Thanks for any and all suggestions and help!

Answer 1

I will take a stab at this with a few assumptions. I will assume that on the first bounce when the basketball comes in contact with the floor, it will continue spinning for a time. This will create a frictional force between the ball and the floor. This force will product a torque slowing the spin and will also linearly accelerate the ball in the horizontal direction.

I am also going to assume the ball remains in contact with the floor long enough to achieve pure rolling before leaving the floor. I believe this to be reasonable for a moderately rough floor or cement, but may not work for a very slippery floor.

Take the basketball to be a hollow sphere. The moment of inertia about a diameter is:

$I=\frac{2}{3} m R^2$

Call the friction force $f$, the equation for the angular velocity $\omega$ becomes:

$I\ \omega '(t)=-f\ R$

and if we take the initial angular velocity as $\omega 0$ we get

$\omega=\omega 0-\frac{3 ft}{2 m R}$

The equation for the horizontal velocity $v_x$ is:

$v_x'(t)=\frac{f}{m}$

For an initial horizontal velocity of $0$ we get

$v_x=\frac{ft}{m}$

The condition for pure rolling is:

$v_x=R\ \omega$

from which we can solve for $f t$.

$ft=\frac{2 m R \omega 0}{5}$

which gives the horizontal velocity after the first bounce as:

$v_x=\frac{2 R \omega 0}{5}$

You can also compute $\omega$ if you want.

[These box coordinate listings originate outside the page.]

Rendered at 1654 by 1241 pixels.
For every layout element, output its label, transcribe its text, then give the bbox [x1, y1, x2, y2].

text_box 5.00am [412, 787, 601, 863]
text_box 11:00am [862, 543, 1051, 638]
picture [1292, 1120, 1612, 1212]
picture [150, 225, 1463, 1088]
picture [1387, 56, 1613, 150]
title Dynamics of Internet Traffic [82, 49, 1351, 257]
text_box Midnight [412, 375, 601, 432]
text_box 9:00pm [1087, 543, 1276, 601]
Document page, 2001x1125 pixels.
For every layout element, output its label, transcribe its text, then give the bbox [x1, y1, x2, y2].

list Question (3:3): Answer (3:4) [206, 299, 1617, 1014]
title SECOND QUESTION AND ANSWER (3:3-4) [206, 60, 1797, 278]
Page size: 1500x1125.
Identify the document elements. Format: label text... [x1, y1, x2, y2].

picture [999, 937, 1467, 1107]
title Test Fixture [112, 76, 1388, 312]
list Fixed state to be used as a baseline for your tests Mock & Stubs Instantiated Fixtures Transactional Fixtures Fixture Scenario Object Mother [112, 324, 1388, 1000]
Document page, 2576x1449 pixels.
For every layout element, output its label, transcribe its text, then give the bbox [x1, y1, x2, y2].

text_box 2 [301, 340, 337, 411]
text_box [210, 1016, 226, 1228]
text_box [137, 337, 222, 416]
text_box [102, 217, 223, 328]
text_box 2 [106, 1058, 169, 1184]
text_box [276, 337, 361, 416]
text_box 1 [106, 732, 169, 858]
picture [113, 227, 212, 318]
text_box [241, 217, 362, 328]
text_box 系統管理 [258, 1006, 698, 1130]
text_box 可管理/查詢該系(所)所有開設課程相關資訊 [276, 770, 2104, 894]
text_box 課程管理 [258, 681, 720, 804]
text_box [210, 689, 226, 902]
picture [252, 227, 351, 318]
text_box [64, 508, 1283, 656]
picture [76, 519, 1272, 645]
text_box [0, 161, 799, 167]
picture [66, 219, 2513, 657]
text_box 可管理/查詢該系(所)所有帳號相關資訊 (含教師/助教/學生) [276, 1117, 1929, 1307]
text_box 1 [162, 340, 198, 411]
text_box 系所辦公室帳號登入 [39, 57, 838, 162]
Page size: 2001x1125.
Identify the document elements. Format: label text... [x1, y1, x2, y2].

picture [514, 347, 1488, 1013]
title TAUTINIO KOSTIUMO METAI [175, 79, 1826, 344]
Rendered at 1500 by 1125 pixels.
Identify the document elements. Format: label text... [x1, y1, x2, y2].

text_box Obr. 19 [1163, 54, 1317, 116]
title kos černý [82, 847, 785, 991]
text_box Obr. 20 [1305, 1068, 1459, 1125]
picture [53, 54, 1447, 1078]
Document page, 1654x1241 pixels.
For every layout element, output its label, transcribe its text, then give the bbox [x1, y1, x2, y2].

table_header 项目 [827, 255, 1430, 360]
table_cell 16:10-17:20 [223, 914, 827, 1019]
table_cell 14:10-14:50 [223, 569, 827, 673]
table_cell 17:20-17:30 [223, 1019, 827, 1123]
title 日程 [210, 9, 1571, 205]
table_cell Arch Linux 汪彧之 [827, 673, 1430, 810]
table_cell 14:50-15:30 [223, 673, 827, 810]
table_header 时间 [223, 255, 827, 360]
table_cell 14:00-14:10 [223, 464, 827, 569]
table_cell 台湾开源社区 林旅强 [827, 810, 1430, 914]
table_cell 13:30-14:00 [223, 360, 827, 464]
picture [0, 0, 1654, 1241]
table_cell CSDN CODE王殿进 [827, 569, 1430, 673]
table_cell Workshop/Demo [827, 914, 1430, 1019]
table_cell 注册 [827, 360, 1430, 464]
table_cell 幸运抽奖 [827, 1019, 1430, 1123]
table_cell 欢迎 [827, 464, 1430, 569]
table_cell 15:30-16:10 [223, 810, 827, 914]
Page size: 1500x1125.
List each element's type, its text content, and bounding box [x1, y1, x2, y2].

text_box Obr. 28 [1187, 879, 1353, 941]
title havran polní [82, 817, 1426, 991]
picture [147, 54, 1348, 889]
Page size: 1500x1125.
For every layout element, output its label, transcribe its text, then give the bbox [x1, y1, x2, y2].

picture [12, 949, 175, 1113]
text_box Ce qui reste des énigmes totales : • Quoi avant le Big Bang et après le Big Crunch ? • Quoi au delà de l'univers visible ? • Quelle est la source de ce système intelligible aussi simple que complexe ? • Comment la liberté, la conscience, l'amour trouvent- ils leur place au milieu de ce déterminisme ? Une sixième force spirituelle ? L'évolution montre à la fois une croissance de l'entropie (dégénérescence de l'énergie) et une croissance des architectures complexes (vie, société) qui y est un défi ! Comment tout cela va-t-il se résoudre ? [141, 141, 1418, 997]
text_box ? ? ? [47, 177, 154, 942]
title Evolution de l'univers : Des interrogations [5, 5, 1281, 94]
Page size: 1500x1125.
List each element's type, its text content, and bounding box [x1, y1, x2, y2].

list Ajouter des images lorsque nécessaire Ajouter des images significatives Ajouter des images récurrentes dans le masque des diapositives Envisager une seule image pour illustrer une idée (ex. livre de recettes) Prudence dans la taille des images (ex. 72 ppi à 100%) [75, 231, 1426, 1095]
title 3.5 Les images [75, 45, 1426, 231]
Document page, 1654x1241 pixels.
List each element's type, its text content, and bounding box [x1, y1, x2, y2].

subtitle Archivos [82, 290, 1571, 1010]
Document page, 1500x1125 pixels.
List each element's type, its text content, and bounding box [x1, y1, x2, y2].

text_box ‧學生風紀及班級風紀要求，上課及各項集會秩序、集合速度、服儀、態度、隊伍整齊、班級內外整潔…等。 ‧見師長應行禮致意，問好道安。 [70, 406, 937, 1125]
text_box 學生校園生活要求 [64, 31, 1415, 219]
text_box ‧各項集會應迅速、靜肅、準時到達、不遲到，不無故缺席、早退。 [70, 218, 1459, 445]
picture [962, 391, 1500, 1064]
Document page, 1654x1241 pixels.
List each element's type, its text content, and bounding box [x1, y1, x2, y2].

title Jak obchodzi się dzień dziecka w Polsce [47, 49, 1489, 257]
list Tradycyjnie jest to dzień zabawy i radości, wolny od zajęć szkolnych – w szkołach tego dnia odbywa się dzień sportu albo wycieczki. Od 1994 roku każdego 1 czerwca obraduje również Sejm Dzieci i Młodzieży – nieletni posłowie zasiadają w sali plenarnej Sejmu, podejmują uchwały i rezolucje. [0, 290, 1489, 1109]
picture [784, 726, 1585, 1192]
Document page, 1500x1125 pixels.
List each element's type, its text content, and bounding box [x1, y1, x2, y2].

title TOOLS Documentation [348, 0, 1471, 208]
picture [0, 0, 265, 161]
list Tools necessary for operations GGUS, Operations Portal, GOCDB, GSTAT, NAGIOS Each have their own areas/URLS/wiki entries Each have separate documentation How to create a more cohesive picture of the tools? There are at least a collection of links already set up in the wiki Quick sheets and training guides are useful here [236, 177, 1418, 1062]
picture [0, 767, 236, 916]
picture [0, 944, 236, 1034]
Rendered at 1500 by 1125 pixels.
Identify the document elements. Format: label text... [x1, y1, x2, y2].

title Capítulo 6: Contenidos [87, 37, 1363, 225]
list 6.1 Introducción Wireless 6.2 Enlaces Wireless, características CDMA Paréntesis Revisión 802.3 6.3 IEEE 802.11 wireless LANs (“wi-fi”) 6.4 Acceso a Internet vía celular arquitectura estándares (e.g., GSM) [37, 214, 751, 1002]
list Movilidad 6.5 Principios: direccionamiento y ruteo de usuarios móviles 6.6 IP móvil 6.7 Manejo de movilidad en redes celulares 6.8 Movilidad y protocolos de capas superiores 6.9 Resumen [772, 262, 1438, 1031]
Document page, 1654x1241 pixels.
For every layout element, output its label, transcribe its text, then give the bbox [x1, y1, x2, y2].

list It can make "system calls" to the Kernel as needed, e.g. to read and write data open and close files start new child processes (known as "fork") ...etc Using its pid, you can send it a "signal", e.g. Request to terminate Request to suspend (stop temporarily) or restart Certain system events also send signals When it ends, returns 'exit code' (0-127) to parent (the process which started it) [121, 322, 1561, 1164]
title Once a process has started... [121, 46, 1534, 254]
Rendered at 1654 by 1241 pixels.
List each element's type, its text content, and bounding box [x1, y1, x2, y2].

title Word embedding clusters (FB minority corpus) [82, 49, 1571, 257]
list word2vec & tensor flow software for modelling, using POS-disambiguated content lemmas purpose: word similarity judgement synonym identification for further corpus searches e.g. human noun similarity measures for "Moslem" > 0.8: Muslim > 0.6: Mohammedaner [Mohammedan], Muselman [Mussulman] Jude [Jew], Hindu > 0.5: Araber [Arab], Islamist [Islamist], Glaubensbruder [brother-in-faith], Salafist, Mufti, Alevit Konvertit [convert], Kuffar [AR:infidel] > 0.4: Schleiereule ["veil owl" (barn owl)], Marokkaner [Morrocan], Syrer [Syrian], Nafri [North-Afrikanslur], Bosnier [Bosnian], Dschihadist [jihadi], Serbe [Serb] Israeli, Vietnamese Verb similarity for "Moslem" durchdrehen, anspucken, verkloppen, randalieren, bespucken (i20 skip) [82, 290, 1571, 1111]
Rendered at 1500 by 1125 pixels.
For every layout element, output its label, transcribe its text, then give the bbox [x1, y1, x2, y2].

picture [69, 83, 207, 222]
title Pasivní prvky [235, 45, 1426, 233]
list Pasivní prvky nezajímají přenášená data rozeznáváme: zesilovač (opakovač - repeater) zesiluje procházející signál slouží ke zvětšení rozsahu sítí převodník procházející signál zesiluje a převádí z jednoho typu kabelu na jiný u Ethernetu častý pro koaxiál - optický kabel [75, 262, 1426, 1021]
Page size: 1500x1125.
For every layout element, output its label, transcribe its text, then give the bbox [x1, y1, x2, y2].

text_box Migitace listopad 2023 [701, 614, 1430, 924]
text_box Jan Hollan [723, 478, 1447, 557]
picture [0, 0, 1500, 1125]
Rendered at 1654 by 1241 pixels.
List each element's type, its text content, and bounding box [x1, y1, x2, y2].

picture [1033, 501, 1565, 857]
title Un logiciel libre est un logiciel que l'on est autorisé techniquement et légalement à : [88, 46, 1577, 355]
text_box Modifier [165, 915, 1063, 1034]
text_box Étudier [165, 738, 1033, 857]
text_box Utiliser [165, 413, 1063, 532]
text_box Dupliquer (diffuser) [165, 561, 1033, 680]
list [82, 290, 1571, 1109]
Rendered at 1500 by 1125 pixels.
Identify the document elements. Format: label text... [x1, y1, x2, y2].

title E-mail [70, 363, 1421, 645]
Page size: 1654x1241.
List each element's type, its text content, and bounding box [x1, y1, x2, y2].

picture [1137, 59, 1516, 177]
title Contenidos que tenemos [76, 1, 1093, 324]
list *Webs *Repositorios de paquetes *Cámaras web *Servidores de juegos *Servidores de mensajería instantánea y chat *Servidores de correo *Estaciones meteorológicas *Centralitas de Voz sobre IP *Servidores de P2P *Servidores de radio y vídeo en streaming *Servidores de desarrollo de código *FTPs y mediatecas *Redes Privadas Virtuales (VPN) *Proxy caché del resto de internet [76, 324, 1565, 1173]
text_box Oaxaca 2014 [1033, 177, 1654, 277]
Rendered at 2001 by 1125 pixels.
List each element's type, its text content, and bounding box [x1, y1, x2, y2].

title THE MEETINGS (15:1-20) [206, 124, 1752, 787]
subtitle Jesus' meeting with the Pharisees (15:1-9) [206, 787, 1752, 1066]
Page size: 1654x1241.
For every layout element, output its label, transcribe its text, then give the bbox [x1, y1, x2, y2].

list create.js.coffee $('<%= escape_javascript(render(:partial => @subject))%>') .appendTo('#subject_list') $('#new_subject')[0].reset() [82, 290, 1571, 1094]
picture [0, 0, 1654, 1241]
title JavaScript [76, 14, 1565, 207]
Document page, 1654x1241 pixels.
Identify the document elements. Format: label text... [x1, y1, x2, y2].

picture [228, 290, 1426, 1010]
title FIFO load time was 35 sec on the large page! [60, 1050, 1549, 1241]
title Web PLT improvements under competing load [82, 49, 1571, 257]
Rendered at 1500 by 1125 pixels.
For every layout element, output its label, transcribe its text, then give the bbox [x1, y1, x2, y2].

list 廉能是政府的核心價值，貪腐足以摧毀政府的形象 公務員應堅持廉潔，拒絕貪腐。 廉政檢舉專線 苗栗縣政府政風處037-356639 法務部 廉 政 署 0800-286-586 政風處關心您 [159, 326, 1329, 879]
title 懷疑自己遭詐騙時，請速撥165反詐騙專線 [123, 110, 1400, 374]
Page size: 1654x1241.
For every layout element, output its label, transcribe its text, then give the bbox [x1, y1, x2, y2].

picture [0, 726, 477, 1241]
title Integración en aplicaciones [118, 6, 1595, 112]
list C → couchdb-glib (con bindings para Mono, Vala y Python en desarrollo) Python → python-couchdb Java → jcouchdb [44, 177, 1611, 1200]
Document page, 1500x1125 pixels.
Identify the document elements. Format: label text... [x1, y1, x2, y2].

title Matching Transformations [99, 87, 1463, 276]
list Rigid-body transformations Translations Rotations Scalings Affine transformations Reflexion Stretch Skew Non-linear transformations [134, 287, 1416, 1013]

After the first bounce the ball's $v_x$ and $\omega$ match each other for pure rolling, so those values should remain constant, barring other external forces.

Vertical velocities at each bounce from the coefficient of restitution and their subsequent times of flight should be straightforward.

If contact is not long enough to achieve pure rolling, then more information concerning coefficient of friction and time of contact is necessary to work the problem by this method.